Anonymous 0 Comments

Most airlines use something called a hub and spoke model. You fly from small town to big city. Then big city to big city. Then big city to small city. It’s like how you can go from the small spoke of a wheel to the hub of the wheel in the middle, to the spoke on another part of the wheel.

Airlines make partnerships to enable this. Delta is an American airline. But they have deals with Air France, KLM, Korean Air, China Airlines, etc. So the first flight you take might be run by Delta, but the connecting flight is run by a partner airline.

Anonymous 0 Comments

They don’t.

There is a flight to any given destination from some airport, somewhere in the world, on any given day. If you want to go to a place and there isn’t a flight to it from where you are, you fly to another airport that does have a flight to it, and then fly there. This is called a “connecting fligjt,” and sometimes there’s a lot of time between the two flights, called a “layover,” where you have to wait after flying in before you can fly out.

Part of this is because only certain airports are “hubs.” All the airports a given airline services fly in to this airport, and then out from this airport to wherever else this airline goes. That’s why so many flights go through Atlanta, Detroit, JFK, or O’Hare. Sometimes you have to fly to another airline’s hub and then take their flight out to your destination.

When I flew from Rochester, NY to South Korea, I had to fly from Rochester to JFK, JFK to Seattle, Seattle to Narita, Japan, and then on to Incheon, South Korea. There are no flights from Rochester to Incheon.

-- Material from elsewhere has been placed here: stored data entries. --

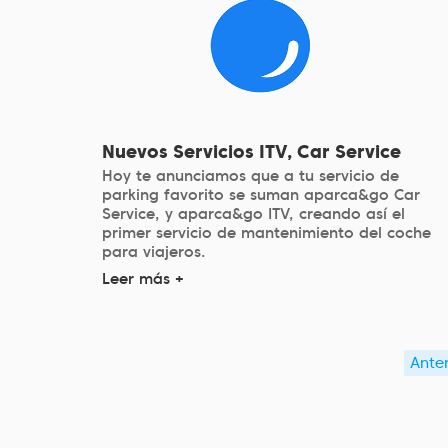
Nuevos Servicios ITV, Car Service
Hoy te anunciamos que a tu servicio de
parking favorito se suman aparca&go Car
Service, y aparca&go ITV, creando así el
primer servicio de mantenimiento del coche
para viajeros.
Leer más +
Anter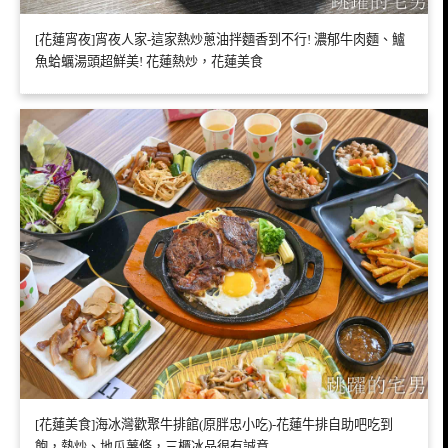
[花蓮宵夜]宵夜人家-這家熱炒蔥油拌麵香到不行! 濃郁牛肉麵、鱸
魚蛤蠣湯頭超鮮美! 花蓮熱炒，花蓮美食
[花蓮美食]海冰灣歡聚牛排館(原胖忠小吃)-花蓮牛排自助吧吃到
飽，熱炒、地瓜薯條，三櫃冰品很有誠意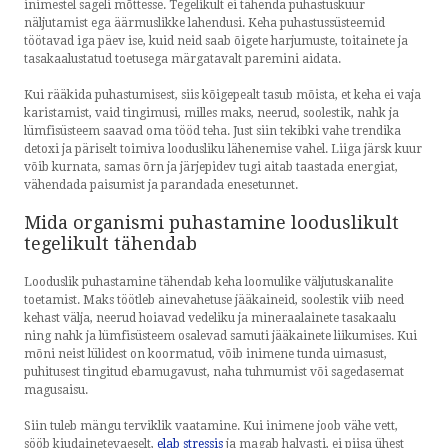
inimestel sageli mõttesse. Tegelikult ei tähenda puhastuskuur
näljutamist ega äärmuslikke lahendusi. Keha puhastussüsteemid
töötavad iga päev ise, kuid neid saab õigete harjumuste, toitainete ja
tasakaalustatud toetusega märgatavalt paremini aidata.
Kui rääkida puhastumisest, siis kõigepealt tasub mõista, et keha ei vaja
karistamist, vaid tingimusi, milles maks, neerud, soolestik, nahk ja
lümfisüsteem saavad oma tööd teha. Just siin tekibki vahe trendika
detoxi ja päriselt toimiva loodusliku lähenemise vahel. Liiga järsk kuur
võib kurnata, samas õrn ja järjepidev tugi aitab taastada energiat,
vähendada paisumist ja parandada enesetunnet.
Mida organismi puhastamine looduslikult
tegelikult tähendab
Looduslik puhastamine tähendab keha loomulike väljutuskanalite
toetamist. Maks töötleb ainevahetuse jääkaineid, soolestik viib need
kehast välja, neerud hoiavad vedeliku ja mineraalainete tasakaalu
ning nahk ja lümfisüsteem osalevad samuti jääkainete liikumises. Kui
mõni neist lülidest on koormatud, võib inimene tunda uimasust,
puhitusest tingitud ebamugavust, naha tuhmumist või sagedasemat
magusaisu.
Siin tuleb mängu terviklik vaatamine. Kui inimene joob vähe vett,
sööb kiudainetevaeselt,
elab stressis
ja magab halvasti, ei piisa ühest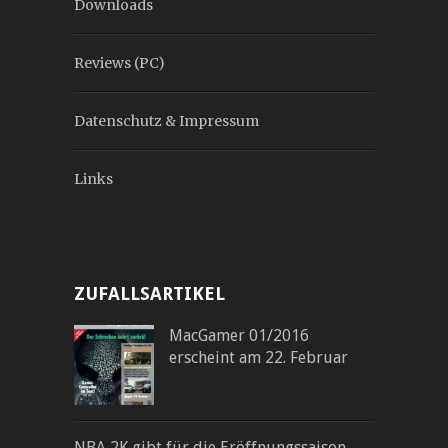
Downloads
Reviews (PC)
Datenschutz & Impressum
Links
ZUFALLSARTIKEL
MacGamer 01/2016
erscheint am 22. Februar
NBA 2K gibt für die Eröffnungssaison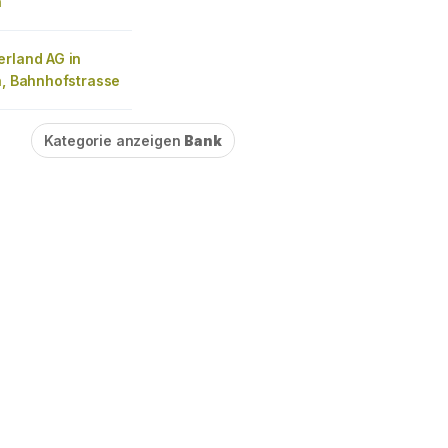
n
erland AG in
n, Bahnhofstrasse
Kategorie anzeigen
Bank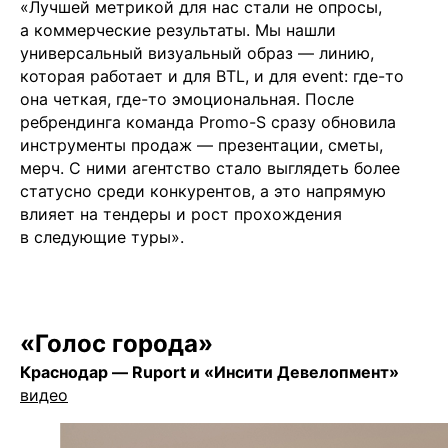
«Лучшей метрикой для нас стали не опросы,
а коммерческие результаты. Мы нашли
универсальный визуальный образ — линию,
которая работает и для BTL, и для event: где-то
она четкая, где-то эмоциональная. После
ребрендинга команда Promo-S сразу обновила
инструменты продаж — презентации, сметы,
мерч. С ними агентство стало выглядеть более
статусно среди конкурентов, а это напрямую
влияет на тендеры и рост прохождения
в следующие туры».
«Голос города»
Краснодар — Ruport и «Инсити Девелопмент»
видео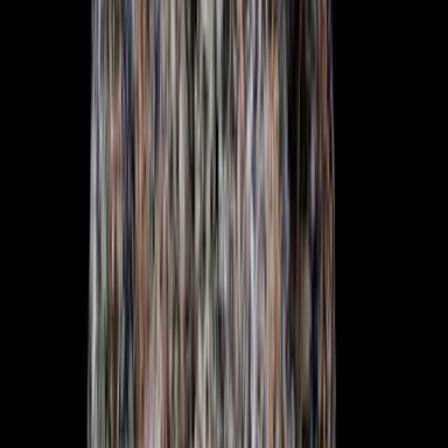
Kapseln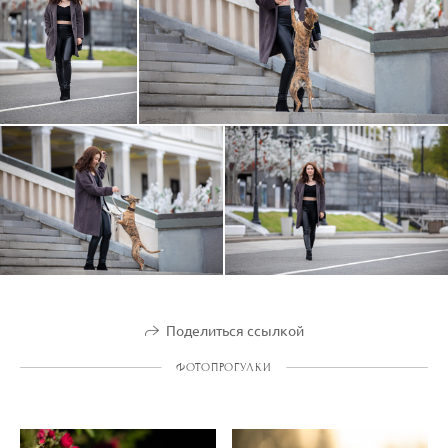
Поделиться ссылкой
ФОТОПРОГУЛКИ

TLDR There are only flights to a given destination from some airport. You have to fly to somewhere that flies to your destination. Usually, in one or two steps, you can get to an airport where there’s a flight to where you want to go.

Anonymous 0 Comments

They don’t. The airports schedule daily routes that just fly back and forth. When you buy a ticket, they will schedule a series of flights that get you where you want to go. Sometimes you will have to fly to one airport, wait for the next flight, then fly to a different airport, and so on.

Anonymous 0 Comments

Lots of airports, lots of airplanes, and lots of connecting flights. As nice as it is to have a nonstop flight, most flights people take aren’t going to go directly to their final destination. If you want to fly from Florida to California, you can do it, but you might have a three-hour stop in Denver where you have to get off and switch planes first.

Anonymous 0 Comments

Flights are scheduled about a year in advance. You’ll also see that not every city has a direct flight between them, some have layovers. Airlines have historical travel data that show where most of their travelers are going and when, and they set up routes thst are expected to be mostly full – if a route becomes unprofitable at a specific time and day, it’ll be discontinued (or new ones added if demand shows a need for it). This happens on a continual basis.